Homeowners Insurance Policies: Why You Need It To Protect Your Home
Homeowners insurance (also known as home insurance) policies cover four types of incidents that happen on a property: damage inside the home, damage outside the home, loss of personal belongings, and injuries that happen on the property.
When a homeowner makes a claim for any of these incidents, they will need to pay a certain amount of money upfront, which is called a deductible. This is the amount the homeowner pays out of their own pocket before the insurance company pays the rest of the claim.
For example, let’s say there is water damage inside a home and the cost to fix it is $8,000. If the homeowner’s deductible is $2,000, they will need to pay that amount, and the insurance company will pay the remaining $6,000.
Homeowners can choose a higher deductible to lower their monthly or annual insurance premium.
Every homeowners insurance policy also has a liability limit. This is the maximum amount the insurance company will pay if something happens on the property that results in damage or injury.
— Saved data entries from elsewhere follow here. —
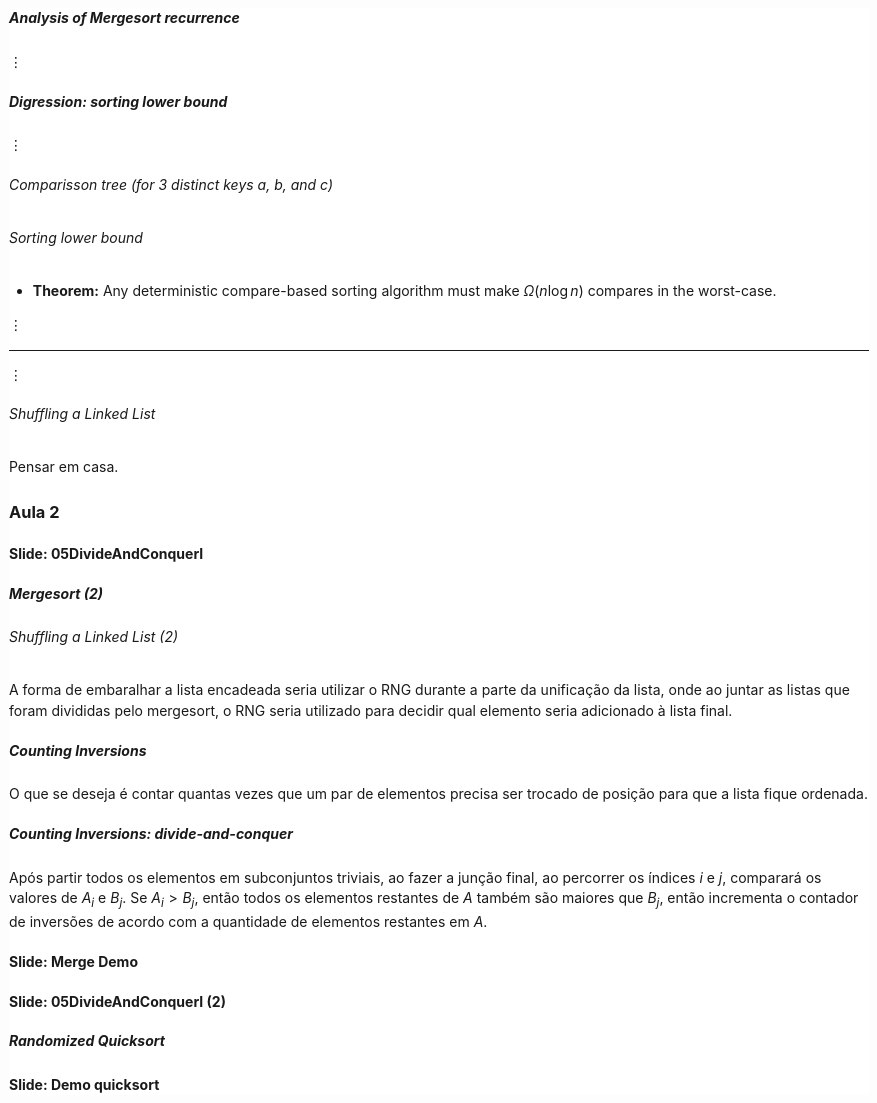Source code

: ##### Analysis of Mergesort recurrence

$\vdots$

##### Digression: sorting lower bound

$\vdots$

###### Comparisson tree (for 3 distinct keys a, b, and c)

###### Sorting lower bound

- **Theorem:** Any deterministic compare-based sorting algorithm must make
$\Omega(n \log n)$ compares in the worst-case.

$\vdots$

---

$\vdots$

###### Shuffling a Linked List

Pensar em casa.

### Aula 2

#### Slide: 05DivideAndConquerI

##### Mergesort (2)

###### Shuffling a Linked List (2)

A forma de embaralhar a lista encadeada seria utilizar o RNG durante a parte da unificação da lista, onde ao juntar as listas que foram divididas pelo mergesort, o RNG seria utilizado para decidir qual elemento seria adicionado à lista final.

##### Counting Inversions

O que se deseja é contar quantas vezes que um par de elementos precisa ser trocado de posição para que a lista fique ordenada.

##### Counting Inversions: divide-and-conquer

Após partir todos os elementos em subconjuntos triviais, ao fazer a junção final, ao percorrer os índices $i$ e $j$, comparará os valores de $A_i$ e $B_j$. Se $A_i > B_j$, então todos os elementos restantes de $A$ também são maiores que $B_j$, então incrementa o contador de inversões de acordo com a quantidade de elementos restantes em $A$.

#### Slide: Merge Demo

#### Slide: 05DivideAndConquerI (2)

##### Randomized Quicksort

#### Slide: Demo quicksort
The standard liability limit is usually $100,000, but homeowners can choose a higher limit. If a claim is made, the liability limit determines how much of the coverage amount will go towards repairing or replacing damaged property, personal belongings, and costs for temporary living arrangements while repairs are made.
Standard homeowners insurance policies usually do not cover damage caused by war or natural disasters like earthquakes or floods. People living in areas at risk of these events might need to purchase additional coverage to protect their homes. But, basic homeowners insurance policies do generally cover damage caused by hurricanes and tornadoes.
Insurance For Homeowners And Mortgages
When someone wants to get a loan to buy a house, they usually have to prove that their property is insured. This means that if something bad happens to the house, like a fire or a flood, the insurance will pay for it.
The homeowner can either get their own insurance or the bank can get it for them. If the homeowner doesn’t have insurance, the bank will get it and charge the homeowner extra.
The cost of the insurance is added to the homeowner’s monthly mortgage payment. The bank keeps this money in a special account called an escrow account. When the insurance bill is due, the bank takes the money from the escrow account to pay for it.
Is Homeowners Insurance And Home Warranty The Same?
Homeowners insurance and a home warranty may sound alike, but they are not the same thing. A home warranty is an agreement that covers the cost of repairing or replacing home appliances and systems such as the oven, water heater, washing machine, dryer, and pool.
The warranty lasts for a specific period, usually 12 months, and is optional for homeowners who want to buy it. The warranty covers problems that arise from regular use or lack of maintenance, which homeowners insurance does not cover.
Is Homeowners Insurance And Mortgage Insurance The Same?
Homeowners insurance is not the same as mortgage insurance. Mortgage insurance is usually required by the bank or mortgage company for homebuyers who make a down payment of less than 20% of the property’s cost.
The Federal Home Administration also requires it for those who take out an FHA loan. It is an extra fee that can be added to the regular mortgage payments or paid as a lump sum at the start of the mortgage.
Mortgage insurance is for protecting the lender in case the homebuyer can’t make their mortgage payments. It covers the additional risk the lender takes on by giving a mortgage to someone who doesn’t meet the usual mortgage requirements.
If the homebuyer can’t pay their mortgage, the mortgage insurance compensates the lender. In summary, homeowners insurance protects the homeowner, while mortgage insurance protects the mortgage lender.